§ **Data extracts**
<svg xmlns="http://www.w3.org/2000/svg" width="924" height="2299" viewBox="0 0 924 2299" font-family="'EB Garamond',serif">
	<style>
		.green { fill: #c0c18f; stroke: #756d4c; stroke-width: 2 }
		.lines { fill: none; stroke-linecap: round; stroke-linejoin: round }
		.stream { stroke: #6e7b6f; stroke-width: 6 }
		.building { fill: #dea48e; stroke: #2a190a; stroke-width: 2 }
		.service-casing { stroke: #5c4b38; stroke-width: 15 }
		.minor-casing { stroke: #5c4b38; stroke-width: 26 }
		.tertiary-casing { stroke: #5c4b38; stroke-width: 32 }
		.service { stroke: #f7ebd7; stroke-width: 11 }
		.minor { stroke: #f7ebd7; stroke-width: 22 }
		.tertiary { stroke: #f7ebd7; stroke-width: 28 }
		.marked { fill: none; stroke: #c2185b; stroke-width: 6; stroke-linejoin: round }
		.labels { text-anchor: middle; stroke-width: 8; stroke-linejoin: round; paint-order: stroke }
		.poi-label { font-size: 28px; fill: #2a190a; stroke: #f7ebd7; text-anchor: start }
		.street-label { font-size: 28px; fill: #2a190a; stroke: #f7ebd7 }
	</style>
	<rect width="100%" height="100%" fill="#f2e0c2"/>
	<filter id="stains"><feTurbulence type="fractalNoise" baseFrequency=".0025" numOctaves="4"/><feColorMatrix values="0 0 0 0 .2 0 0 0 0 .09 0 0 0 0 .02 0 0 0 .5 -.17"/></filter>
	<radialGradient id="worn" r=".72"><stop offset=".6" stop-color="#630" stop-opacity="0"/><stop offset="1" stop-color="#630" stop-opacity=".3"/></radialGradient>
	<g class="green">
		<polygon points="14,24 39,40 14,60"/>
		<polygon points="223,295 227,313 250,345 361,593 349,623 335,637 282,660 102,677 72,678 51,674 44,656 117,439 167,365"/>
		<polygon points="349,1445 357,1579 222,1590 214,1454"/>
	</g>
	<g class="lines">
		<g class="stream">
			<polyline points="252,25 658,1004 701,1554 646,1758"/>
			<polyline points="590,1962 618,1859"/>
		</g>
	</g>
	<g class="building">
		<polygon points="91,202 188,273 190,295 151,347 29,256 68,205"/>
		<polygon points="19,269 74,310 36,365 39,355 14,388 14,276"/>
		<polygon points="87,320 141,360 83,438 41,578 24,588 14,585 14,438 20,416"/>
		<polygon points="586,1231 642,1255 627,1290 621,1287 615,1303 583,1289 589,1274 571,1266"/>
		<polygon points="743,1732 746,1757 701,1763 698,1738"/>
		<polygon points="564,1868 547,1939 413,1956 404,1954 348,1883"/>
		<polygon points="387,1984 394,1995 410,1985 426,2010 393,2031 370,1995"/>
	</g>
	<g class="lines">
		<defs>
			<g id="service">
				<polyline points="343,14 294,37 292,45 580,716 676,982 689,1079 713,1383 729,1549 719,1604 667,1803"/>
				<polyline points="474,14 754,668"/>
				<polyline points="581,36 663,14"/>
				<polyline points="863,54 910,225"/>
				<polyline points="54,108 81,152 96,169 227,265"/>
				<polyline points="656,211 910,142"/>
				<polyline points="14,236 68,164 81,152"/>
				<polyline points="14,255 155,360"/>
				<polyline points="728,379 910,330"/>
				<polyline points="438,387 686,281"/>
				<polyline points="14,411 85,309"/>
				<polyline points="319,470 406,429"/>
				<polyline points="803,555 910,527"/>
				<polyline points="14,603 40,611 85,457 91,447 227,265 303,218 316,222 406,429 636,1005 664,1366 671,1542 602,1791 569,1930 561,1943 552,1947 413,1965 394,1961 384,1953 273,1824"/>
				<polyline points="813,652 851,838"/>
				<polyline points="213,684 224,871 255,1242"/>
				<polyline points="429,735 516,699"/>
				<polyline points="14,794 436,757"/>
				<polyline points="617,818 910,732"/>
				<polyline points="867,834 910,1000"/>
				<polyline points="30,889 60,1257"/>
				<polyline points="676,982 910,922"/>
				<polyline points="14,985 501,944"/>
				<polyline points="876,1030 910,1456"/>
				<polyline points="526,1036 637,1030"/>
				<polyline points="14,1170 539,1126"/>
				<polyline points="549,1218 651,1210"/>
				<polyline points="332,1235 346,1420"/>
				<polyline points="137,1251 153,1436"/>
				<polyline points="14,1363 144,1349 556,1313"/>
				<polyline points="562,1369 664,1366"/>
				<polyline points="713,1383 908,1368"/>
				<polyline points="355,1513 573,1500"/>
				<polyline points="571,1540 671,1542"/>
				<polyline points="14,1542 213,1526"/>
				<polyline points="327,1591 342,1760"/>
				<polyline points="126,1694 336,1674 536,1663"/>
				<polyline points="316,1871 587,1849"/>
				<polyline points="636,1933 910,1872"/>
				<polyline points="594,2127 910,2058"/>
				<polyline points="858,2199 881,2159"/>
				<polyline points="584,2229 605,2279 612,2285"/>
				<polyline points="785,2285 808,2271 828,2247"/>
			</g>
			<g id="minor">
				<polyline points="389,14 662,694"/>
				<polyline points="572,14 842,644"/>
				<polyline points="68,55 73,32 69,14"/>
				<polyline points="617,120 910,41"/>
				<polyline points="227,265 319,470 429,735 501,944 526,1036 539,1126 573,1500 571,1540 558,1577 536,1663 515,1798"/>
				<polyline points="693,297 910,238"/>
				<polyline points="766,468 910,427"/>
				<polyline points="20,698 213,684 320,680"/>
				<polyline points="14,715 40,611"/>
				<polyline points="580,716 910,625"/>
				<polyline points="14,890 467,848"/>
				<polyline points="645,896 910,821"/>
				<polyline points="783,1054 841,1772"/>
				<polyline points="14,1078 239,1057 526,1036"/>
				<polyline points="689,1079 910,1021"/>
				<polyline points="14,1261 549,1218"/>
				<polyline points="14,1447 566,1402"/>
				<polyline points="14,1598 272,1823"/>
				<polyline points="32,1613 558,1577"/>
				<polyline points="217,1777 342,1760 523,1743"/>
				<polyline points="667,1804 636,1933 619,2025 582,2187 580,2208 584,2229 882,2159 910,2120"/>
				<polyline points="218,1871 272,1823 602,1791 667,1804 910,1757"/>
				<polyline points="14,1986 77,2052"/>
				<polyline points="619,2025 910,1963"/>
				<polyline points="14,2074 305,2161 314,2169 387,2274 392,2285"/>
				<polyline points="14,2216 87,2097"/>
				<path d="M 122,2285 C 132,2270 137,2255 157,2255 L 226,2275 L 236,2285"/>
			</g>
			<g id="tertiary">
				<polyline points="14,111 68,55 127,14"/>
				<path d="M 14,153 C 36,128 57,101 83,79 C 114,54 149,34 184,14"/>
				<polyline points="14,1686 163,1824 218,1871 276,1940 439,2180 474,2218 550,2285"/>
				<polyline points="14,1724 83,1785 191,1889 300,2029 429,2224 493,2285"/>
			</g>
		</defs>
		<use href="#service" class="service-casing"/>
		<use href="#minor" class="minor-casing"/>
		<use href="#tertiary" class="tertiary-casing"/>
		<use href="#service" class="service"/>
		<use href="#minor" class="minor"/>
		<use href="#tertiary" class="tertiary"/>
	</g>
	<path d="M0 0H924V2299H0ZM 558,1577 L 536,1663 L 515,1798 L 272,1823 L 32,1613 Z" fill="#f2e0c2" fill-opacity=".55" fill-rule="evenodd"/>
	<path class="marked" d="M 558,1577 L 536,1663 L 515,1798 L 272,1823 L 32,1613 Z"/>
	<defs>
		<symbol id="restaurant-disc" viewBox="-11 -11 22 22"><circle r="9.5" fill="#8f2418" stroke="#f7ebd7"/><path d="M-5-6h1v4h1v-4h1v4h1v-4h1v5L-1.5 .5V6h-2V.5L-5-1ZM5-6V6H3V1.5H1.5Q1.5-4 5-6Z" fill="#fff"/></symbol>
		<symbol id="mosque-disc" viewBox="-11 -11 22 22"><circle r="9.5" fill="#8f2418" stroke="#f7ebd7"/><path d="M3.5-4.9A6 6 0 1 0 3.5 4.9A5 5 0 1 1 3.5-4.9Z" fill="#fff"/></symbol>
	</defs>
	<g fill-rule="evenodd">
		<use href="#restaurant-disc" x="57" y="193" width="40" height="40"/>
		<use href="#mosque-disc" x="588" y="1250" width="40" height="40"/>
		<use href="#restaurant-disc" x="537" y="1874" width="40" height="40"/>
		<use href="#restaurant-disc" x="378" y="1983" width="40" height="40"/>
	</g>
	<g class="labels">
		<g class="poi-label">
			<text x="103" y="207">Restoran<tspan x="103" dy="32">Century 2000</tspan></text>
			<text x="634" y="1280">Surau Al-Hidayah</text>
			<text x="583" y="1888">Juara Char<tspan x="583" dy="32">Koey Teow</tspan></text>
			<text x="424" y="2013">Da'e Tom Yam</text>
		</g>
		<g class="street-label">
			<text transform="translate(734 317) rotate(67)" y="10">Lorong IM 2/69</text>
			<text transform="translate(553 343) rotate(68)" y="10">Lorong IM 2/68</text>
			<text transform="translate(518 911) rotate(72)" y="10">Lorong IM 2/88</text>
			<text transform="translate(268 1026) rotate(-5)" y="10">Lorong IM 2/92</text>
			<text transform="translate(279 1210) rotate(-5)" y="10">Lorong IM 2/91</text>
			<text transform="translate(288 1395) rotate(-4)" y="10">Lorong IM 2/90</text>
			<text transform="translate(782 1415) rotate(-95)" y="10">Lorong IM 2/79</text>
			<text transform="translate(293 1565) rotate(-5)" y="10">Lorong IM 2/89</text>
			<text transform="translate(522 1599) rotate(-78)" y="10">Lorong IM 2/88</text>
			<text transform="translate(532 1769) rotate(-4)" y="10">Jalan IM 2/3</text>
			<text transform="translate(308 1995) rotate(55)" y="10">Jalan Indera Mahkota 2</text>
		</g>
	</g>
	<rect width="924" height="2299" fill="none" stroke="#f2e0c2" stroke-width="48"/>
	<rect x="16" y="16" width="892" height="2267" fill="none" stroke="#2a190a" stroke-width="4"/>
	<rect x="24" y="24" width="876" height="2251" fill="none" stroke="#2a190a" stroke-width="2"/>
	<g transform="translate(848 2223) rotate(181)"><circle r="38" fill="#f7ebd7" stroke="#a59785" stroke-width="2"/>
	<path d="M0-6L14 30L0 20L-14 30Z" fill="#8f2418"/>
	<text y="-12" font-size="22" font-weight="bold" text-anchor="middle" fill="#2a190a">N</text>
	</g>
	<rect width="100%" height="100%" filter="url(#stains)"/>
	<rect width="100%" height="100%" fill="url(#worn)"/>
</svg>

§ **What is needed**
Among the lines of the entries, count those containing the string "worn" and give only the number.

§ **Solution to this task**
2